The EU is directly fueling this destruction, through its consumption of products that come from cleared and degraded land, and it provides to companies who profit from this devastation through the funding of its financial sector. Estimates show that, in 2017, the EU was responsible for 16% of tropical deforestation linked to
internationally traded commodities like meat, palm oil or soy. The EU’s own forests are also suffering as they are losing diversity of habitats and species, largely due to forest management practices.
This is Greenpeace’s analysis and recommendations for the European Commission’s
proposal for an EU Regulation “on the making available on the Union market as well as export from the Union of certain commodities and products associated with deforestation and forest degradation and repealing Regulation (EU No 995/2010”
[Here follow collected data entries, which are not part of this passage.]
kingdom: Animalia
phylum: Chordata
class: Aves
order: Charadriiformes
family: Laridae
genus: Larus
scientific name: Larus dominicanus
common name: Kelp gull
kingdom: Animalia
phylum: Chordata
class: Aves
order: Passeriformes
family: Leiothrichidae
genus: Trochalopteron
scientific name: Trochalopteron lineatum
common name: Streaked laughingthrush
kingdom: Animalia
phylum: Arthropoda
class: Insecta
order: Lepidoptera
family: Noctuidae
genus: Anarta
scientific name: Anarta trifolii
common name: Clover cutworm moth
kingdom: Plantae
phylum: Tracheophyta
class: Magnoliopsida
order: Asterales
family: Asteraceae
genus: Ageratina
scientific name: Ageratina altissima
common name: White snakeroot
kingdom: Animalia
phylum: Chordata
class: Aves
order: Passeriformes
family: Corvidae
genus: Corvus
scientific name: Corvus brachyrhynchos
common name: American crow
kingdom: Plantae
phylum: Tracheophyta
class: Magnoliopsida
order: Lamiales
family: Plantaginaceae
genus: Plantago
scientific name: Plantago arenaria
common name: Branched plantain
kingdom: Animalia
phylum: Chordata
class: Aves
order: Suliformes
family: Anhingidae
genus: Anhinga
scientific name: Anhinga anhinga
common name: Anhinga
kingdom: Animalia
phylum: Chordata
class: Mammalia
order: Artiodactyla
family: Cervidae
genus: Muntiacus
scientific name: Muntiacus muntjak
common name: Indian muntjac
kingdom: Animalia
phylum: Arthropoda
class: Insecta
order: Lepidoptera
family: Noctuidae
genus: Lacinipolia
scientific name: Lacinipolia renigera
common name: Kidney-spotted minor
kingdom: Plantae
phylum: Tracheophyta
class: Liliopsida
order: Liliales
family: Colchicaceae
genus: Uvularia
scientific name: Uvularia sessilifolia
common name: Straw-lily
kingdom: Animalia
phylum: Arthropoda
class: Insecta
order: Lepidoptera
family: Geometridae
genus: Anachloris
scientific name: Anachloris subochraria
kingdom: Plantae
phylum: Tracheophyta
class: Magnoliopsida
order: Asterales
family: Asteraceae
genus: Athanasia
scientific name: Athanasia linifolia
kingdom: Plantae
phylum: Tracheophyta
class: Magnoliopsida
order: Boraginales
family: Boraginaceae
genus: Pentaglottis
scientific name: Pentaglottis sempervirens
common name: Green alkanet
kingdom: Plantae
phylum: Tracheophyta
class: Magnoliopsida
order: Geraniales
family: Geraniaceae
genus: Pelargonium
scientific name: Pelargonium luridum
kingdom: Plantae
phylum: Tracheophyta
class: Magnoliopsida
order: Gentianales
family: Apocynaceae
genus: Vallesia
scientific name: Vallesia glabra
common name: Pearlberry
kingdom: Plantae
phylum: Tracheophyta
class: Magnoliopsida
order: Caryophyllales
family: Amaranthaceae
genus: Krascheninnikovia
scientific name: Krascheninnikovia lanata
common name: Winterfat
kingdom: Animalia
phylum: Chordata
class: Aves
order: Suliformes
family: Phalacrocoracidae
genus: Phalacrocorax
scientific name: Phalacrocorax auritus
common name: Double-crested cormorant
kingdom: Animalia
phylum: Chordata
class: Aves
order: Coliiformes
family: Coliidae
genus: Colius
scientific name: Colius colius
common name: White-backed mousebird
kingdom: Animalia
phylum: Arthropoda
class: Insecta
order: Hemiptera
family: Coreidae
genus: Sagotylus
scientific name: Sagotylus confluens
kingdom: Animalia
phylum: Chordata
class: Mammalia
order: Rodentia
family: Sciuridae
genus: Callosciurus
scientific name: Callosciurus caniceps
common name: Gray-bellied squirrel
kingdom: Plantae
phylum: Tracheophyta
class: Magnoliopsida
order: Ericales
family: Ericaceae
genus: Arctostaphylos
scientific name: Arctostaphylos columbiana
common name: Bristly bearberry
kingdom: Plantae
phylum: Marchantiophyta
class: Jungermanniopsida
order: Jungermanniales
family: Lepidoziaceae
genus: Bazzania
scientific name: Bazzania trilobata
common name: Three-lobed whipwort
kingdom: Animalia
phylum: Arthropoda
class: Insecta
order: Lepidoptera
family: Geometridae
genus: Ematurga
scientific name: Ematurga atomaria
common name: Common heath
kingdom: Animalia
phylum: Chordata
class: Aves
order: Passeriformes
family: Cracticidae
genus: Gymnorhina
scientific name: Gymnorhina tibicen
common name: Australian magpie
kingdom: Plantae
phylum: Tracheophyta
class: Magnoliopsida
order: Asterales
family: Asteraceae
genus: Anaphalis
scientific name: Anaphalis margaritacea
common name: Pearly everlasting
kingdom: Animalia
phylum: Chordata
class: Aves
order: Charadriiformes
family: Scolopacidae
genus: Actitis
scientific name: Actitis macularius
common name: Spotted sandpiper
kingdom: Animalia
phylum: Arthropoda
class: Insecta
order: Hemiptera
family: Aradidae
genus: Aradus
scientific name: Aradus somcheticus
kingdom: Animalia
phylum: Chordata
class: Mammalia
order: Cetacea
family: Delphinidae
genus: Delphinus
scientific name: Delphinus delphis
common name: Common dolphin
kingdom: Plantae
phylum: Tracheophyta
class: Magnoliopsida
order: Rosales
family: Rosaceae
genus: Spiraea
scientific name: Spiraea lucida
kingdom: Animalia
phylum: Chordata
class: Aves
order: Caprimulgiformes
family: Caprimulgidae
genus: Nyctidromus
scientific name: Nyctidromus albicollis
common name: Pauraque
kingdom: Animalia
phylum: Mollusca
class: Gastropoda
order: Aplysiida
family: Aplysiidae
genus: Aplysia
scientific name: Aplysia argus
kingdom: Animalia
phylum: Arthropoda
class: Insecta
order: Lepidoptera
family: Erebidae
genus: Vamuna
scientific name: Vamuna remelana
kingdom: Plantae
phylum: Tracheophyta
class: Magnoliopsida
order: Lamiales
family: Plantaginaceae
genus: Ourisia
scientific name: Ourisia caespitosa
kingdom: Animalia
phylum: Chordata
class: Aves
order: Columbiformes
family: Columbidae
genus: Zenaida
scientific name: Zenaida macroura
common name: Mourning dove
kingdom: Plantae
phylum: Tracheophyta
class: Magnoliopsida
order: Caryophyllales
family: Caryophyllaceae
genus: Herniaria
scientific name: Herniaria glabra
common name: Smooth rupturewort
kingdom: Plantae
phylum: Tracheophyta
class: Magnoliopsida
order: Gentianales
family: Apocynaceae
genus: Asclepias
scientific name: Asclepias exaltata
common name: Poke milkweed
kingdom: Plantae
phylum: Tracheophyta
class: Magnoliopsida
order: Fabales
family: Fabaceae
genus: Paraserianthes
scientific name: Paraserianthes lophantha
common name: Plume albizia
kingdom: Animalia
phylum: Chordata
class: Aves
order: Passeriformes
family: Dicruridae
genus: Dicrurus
The proposal, which is part of the European Green Deal, has the potential to trigger a paradigm shift that will minimise the EU’s contribution to forest and ecosystem destruction within and outside its borders, as well as the human rights abuses often associated with it. Over one million people responded to the European Commission’s consultation in support of this initiative, and on 22 October 2020 the European Parliament adopted a resolution, asking the European Commission to act. It is now the task of the European Parliament and of the Council to deliver the legislation the EU needs to end its complicity in forest and ecosystem destruction.